Should Canada repatriate our citizens who joined IS? Nope

In the wake of the Omar Khadr $10.5 million payout furour another potential point of divisiveness among Canadians has hit the proverbial fan.  There are reports coming out of Iraq, yet to be confirmed, that two Canadian women have been captured in the rubble that is now Mosul and that they had been part of Islamic State (IS).  This may turn out to be false news: in any event, how do the Iraqis know they are Canadian?  Did they have Canadian passports or did they just say ‘sorry’ a lot (sorry for that stereotypical Canadian remark!)?

But if it turns out that they are indeed Canadian, then what?  Do we demand that they be returned to Canada?  Do we try to ‘deradicalise’ them?  Do we leave them to their fate with Iraqi forces knowing full well that there are already reports that some soldiers are killing IS terrorists?  What does the Canadian government, and by extension Canada, owe these women?

Not a damn thing.

Before you jump all over me and call me an insensitive Neanderthal, hear me out.  First and foremost, do we even have an extradition arrangement with Iraq?  If so, does Iraq want to prosecute these women itself?  Did they break Iraqi law (I am going out on a limb here and say that joining a terrorist group like IS is against Iraqi law – anyone keen to argue with me on that front?)?  Should they suffer whatever justice Iraq metes out?

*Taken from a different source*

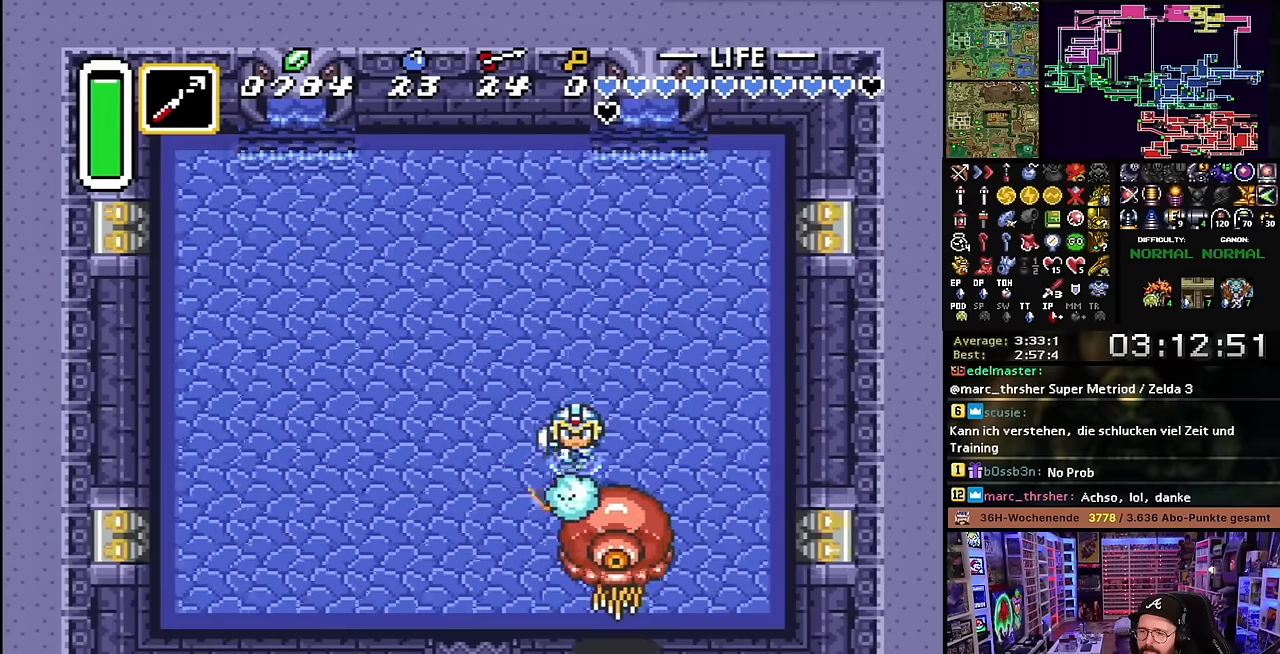
{"buttons": ["DPAD_LEFT"], "events": [[50, "B", "up"], [267, "B", "down"], [500, "B", "up"], [500, "DPAD_LEFT", "down"]]}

This case is very different than that of Mr. Khadr, and even there 71% of Canadians are livid with the Trudeau government settlement (count me among the majority).  While we do not have any details to go on so far, based on my experience at CSIS I can paint a typical ‘portrait’ of these women in IS:

  • they are 99% most likely NOT to be ‘child soldiers’ (neither was Mr. Khadr but I have already made that point elsewhere)
  • they were most likely radicalised here in Canada
  • they were not coerced, ‘brainwashed’, cajoled or duped to leave our land to join IS.  They made that decision willingly and knowingly.
  • they could not possibly not have known that IS is a heinous, barbaric terrorist group
  • while they may not have planted IEDs, thrown a gay off a building, held down a Yazidi girl as she was being raped, put a bullet in the back of a Kurdish soldier’s head, or cheered at a beheading, they consciously left Canada to join a terrorist group, thus committing a criminal offence
  • they are, by definition, terrorists

Women join IS for all kinds of reasons ranging from doe-eyed naivete to hard-core belief  in that group’s ideology.  None of this matters.  They should be charged and they should be tried.  Can we do that here?  Perhaps?  But why should we?

Furthermore, some groups may ask that they be returned so that they can be ‘deradicalised’.  While I admire this sentiment I also know that there is little hard evidence that shows that deradicalisation works.  Do we want to re-admit citizens that in a worst case scenario could plot an attack in our country and in a best case scenario remain heavily radicalised and spread their toxic poison to others?  I, for one, think not.

Perhaps an analogy might help. When you fly to SE Asia it is impossible not to notice signs that say should you deal in drugs the penalty is death.  Do we extradite Canadians smuggling cocaine to Singapore (maybe we do)?  What about Canadians caught having sex with minors in Thailand?  If not, then why the hell would we bring back jihadis caught abroad?

Spare me the ‘but they are just poor Canadians who made bad choices or who came from dysfunctional families’ bit.  Our jails are full of rapists, murderers and child abusers who were born on the wrong side of the tracks.  We don’t let them out scot-free, do we?

No, these people are guilty at a minimum of making stupid choices in seeing IS as a viable entity and at a maximum of being active willing participants in terrorist activities.  Stupid choices often have dire consequences and I imagine that joining a terrorist group falls in that category.

So, sorry, I don’t feel a lot of sympathy for these women, whether or not they are Canadian. Now, if there are kids involved, that is another story. And the topic for another blog.

By Phil Gurski

Phil Gurski is the President and CEO of Borealis Threat and Risk Consulting Ltd. Phil is a 32-year veteran of CSE and CSIS and the author of six books on terrorism.